■ Passage to read ■
↓↓↓
= Denys R. Martin =

Philatelist and writer (1892–1970)

Colonel Denys Richard Martin (11 October 1892 – 1970) was a distinguished 20th century philatelist. As a systematic scholar and prolific writer, Martin illuminated some of the most difficult topics and set a high standard for the study of the postage stamps and postal history of India and Burma.

==Life==
As a regular British Army officer of the Royal Engineers, Martin arrived in India during the First World War and travelled throughout the subcontinent during the next twenty years.

==Philately==
Martin's collection included postal history material from the Persian Field Force, the Abyssinian campaigns and the Treaty Ports, which are now in the Government of India's collection.

He was a member of the India Study Circle.

==Awards==
- Fellow of the Royal Philatelic Society London (FRPSL).
- Crawford Medal for The Four Annas Lithographed Stamps of India, 1854-55, 1932.
- Signed the Roll of Distinguished Philatelists in 1939.

==Publications==
- Half Anna Lithographed Stamps of India. 1928. (With E.A. Smythies)
↑↑↑
■ To be done ■
Rewrite the stretch of the article on Denys R. Martin from "Philatelist and writer" through "India Study Circle.", putting "region" in place of "subcontinent". The items come from a separate source unrelated to the article on Denys R. Martin.

■ Extracted entries ■
↓↓↓
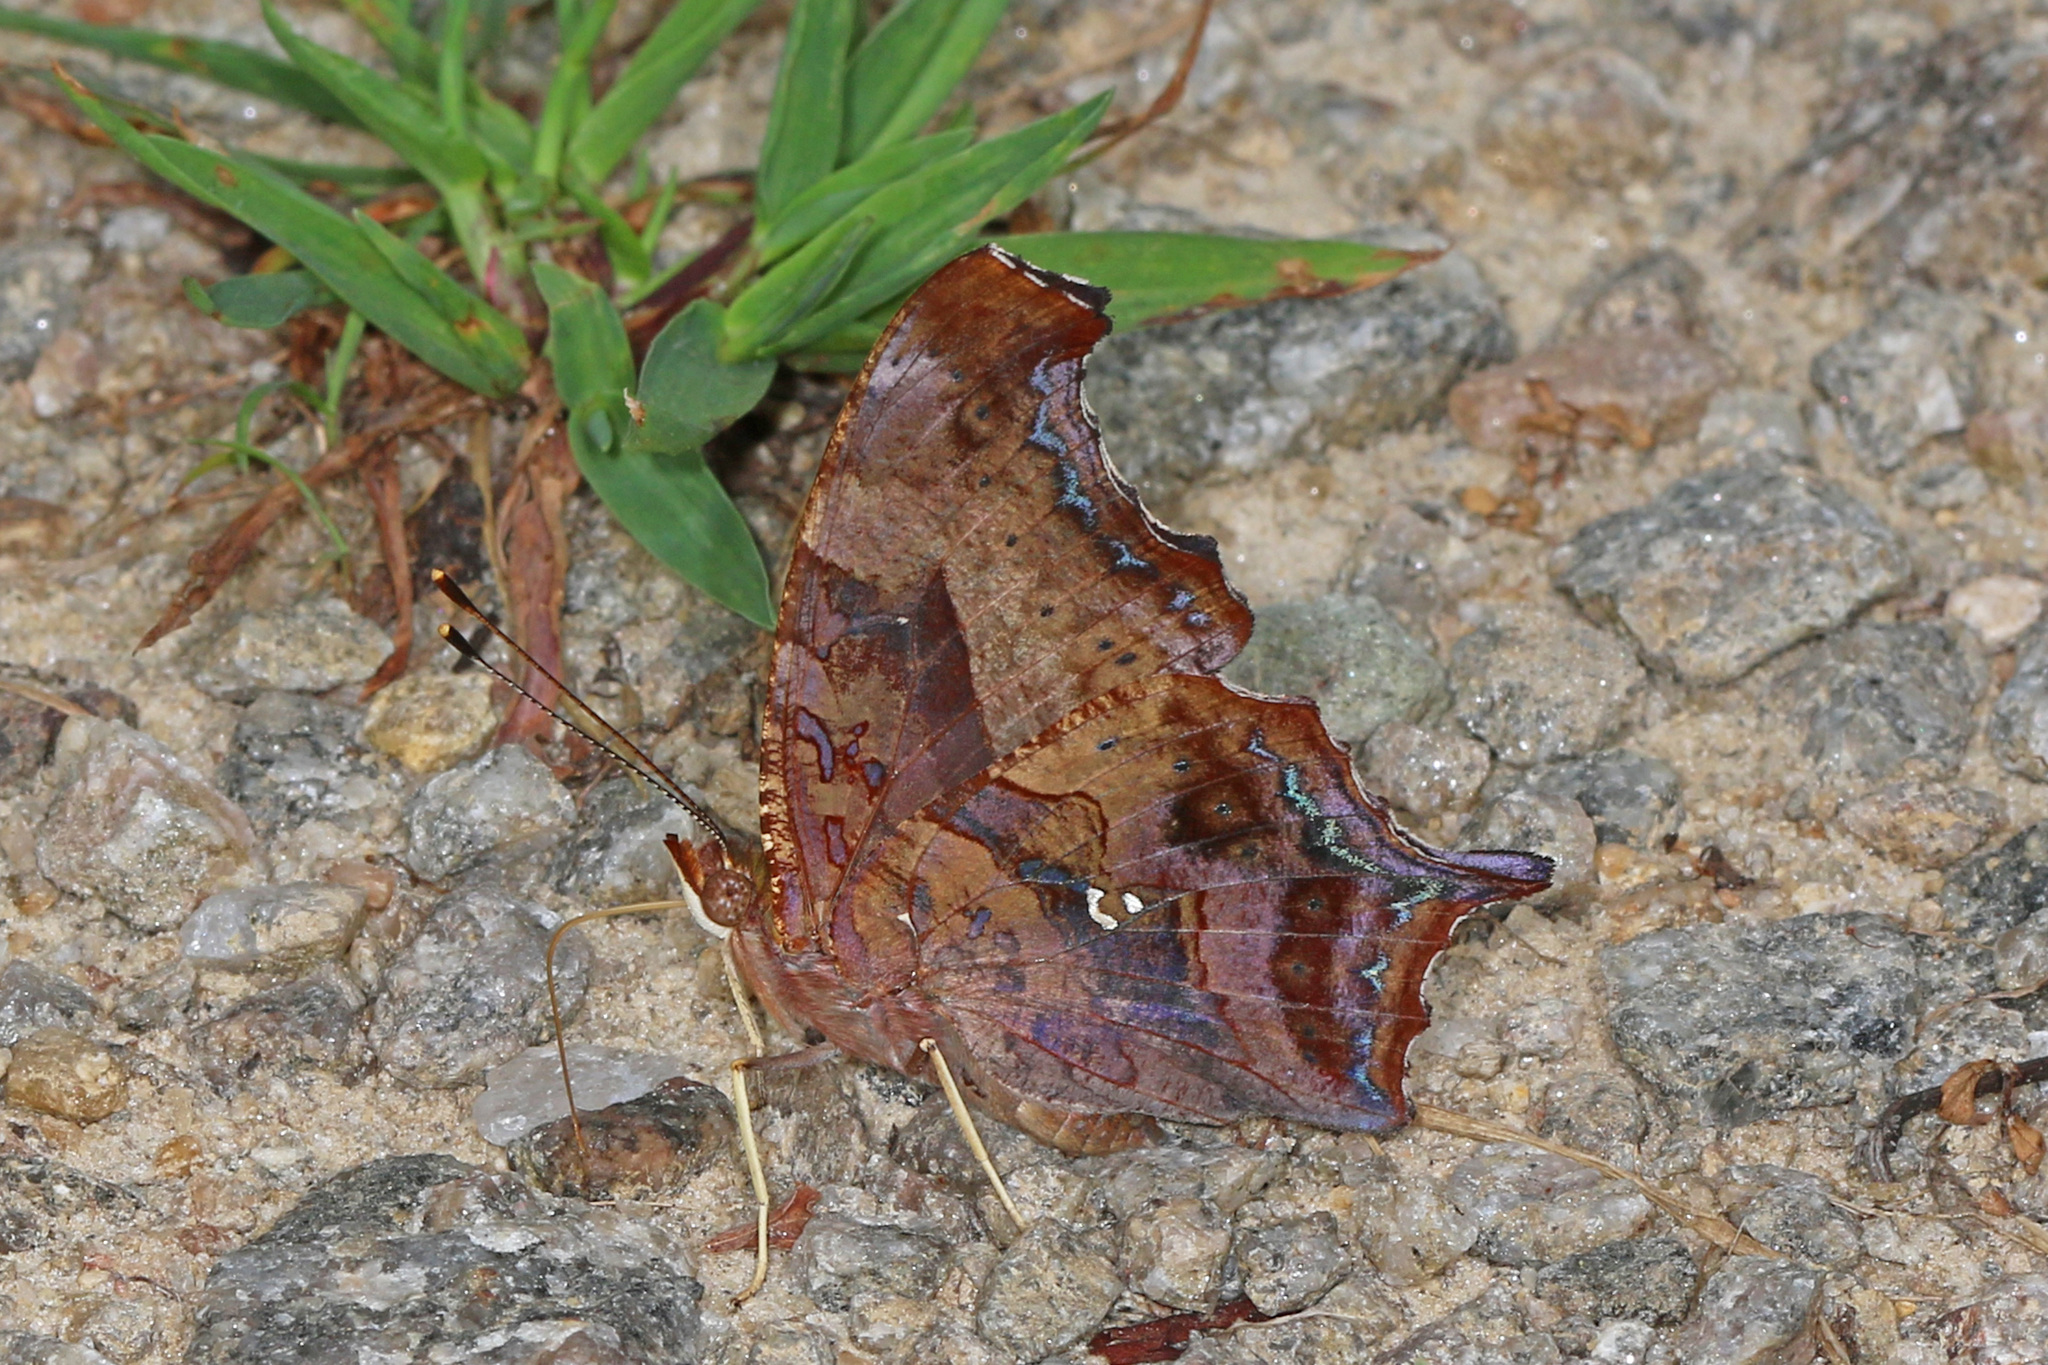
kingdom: Animalia
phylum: Arthropoda
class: Insecta
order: Lepidoptera
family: Nymphalidae
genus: Polygonia
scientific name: Polygonia interrogationis
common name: Question mark
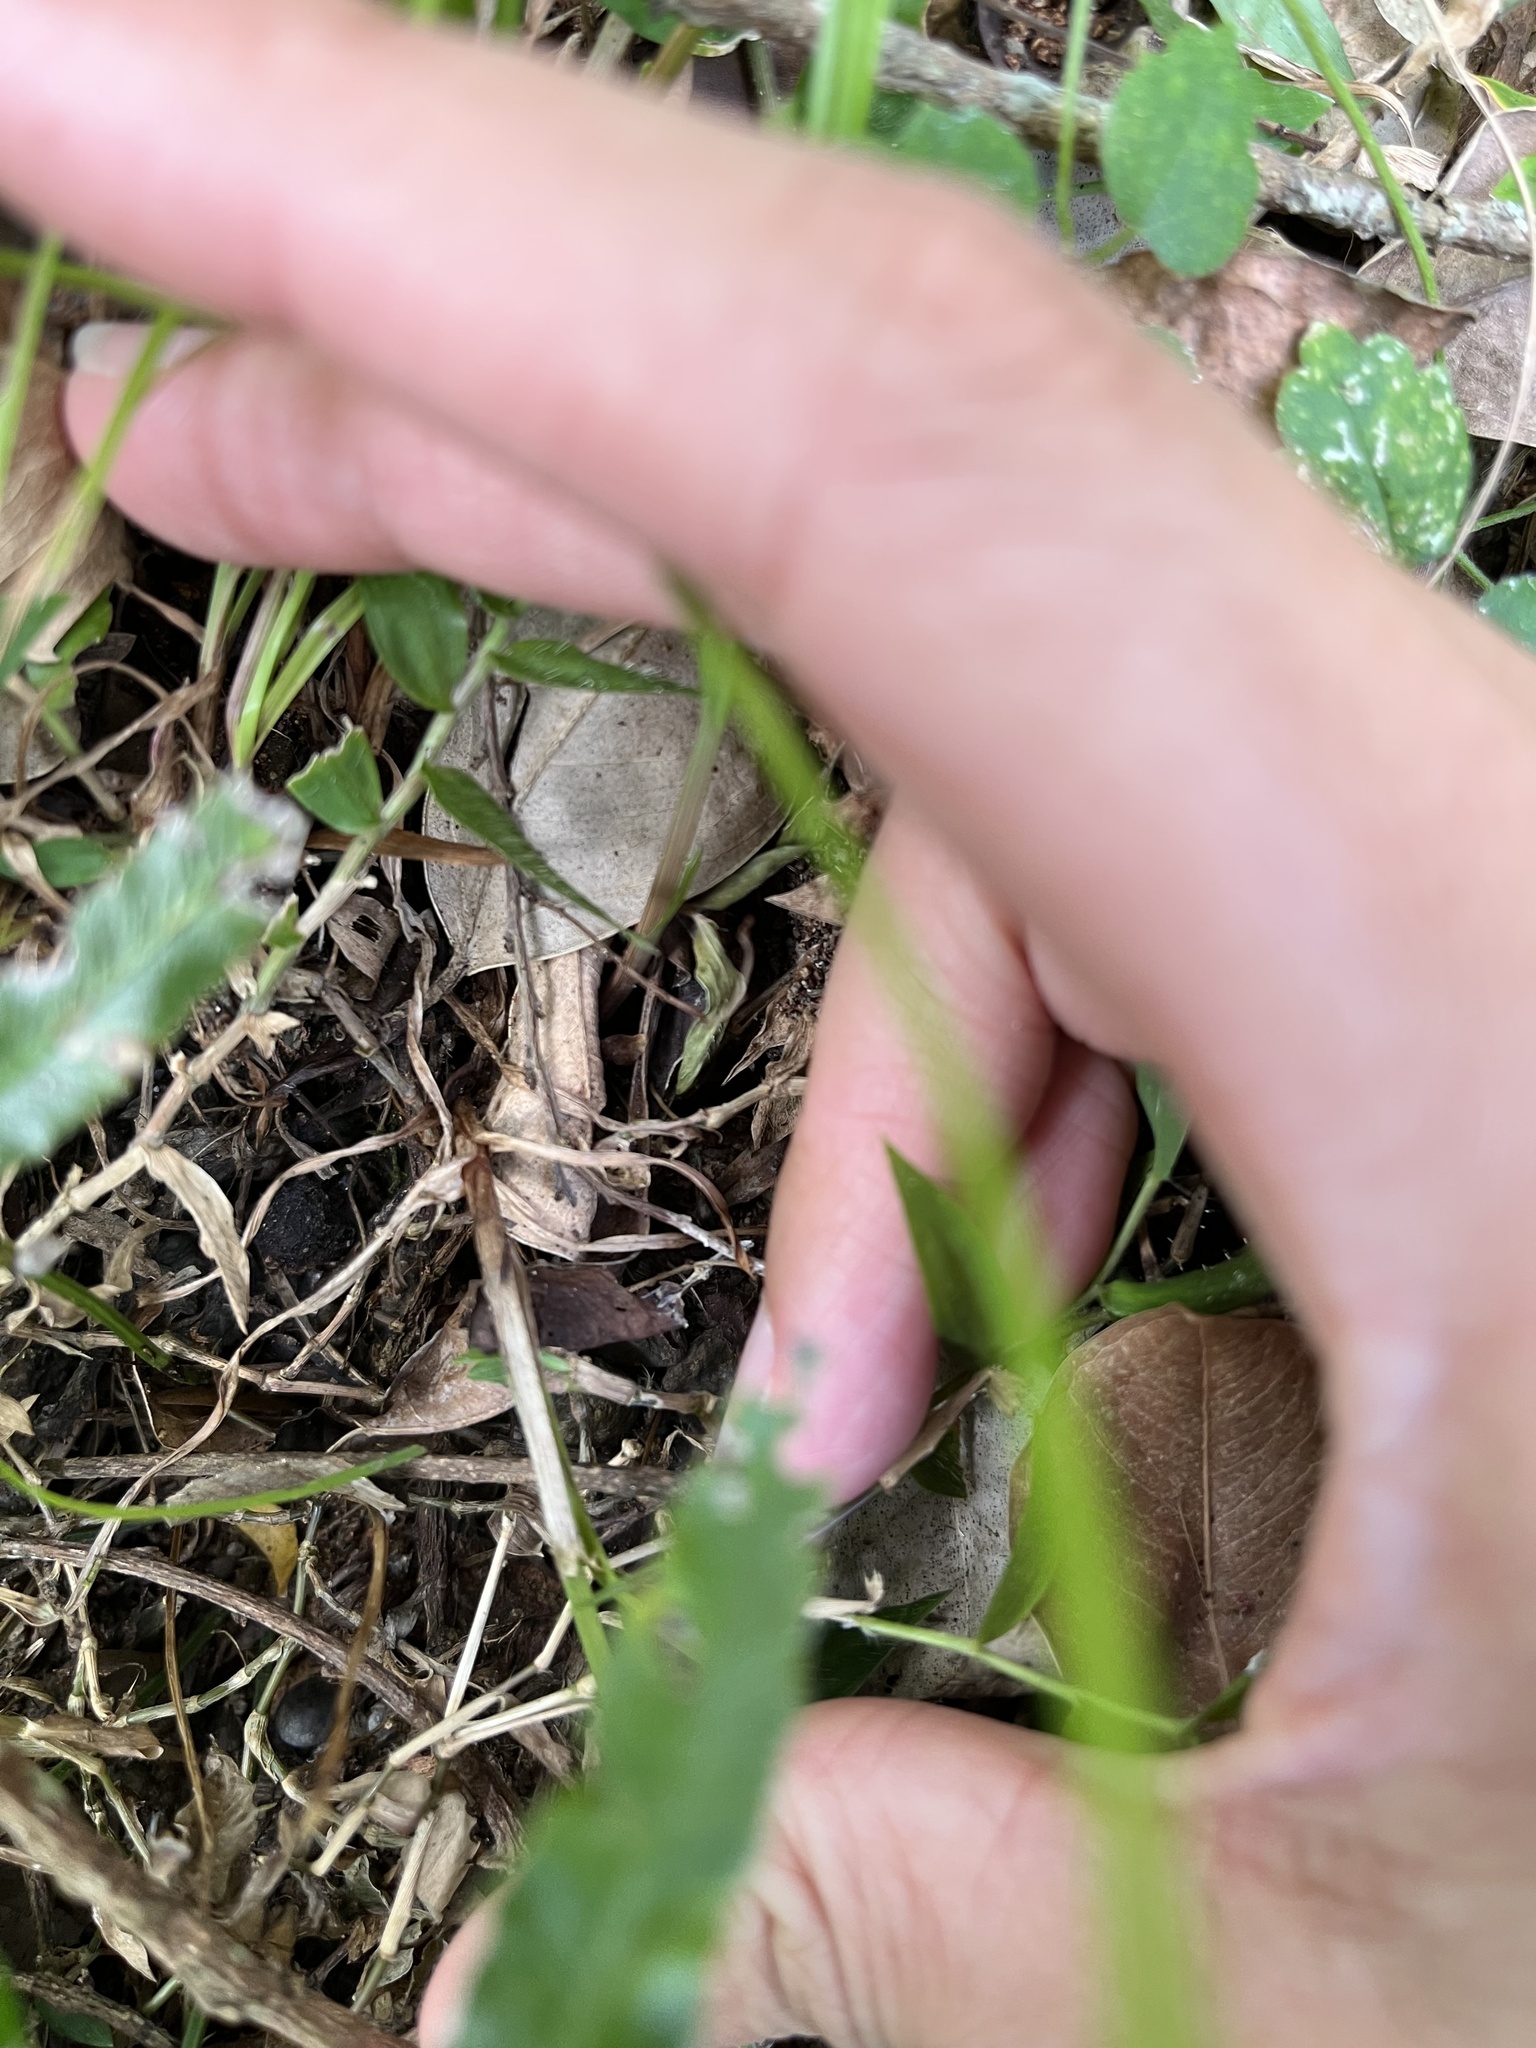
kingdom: Plantae
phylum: Tracheophyta
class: Liliopsida
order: Poales
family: Cyperaceae
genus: Cyperus
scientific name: Cyperus mindorensis
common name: Flatsedge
↑↑↑
■ Answer for the task ■
Philatelist and writer (1892–1970)

Colonel Denys Richard Martin (11 October 1892 – 1970) was a distinguished 20th century philatelist. As a systematic scholar and prolific writer, Martin illuminated some of the most difficult topics and set a high standard for the study of the postage stamps and postal history of India and Burma.

==Life==
As a regular British Army officer of the Royal Engineers, Martin arrived in India during the First World War and travelled throughout the region during the next twenty years.

==Philately==
Martin's collection included postal history material from the Persian Field Force, the Abyssinian campaigns and the Treaty Ports, which are now in the Government of India's collection.

He was a member of the India Study Circle.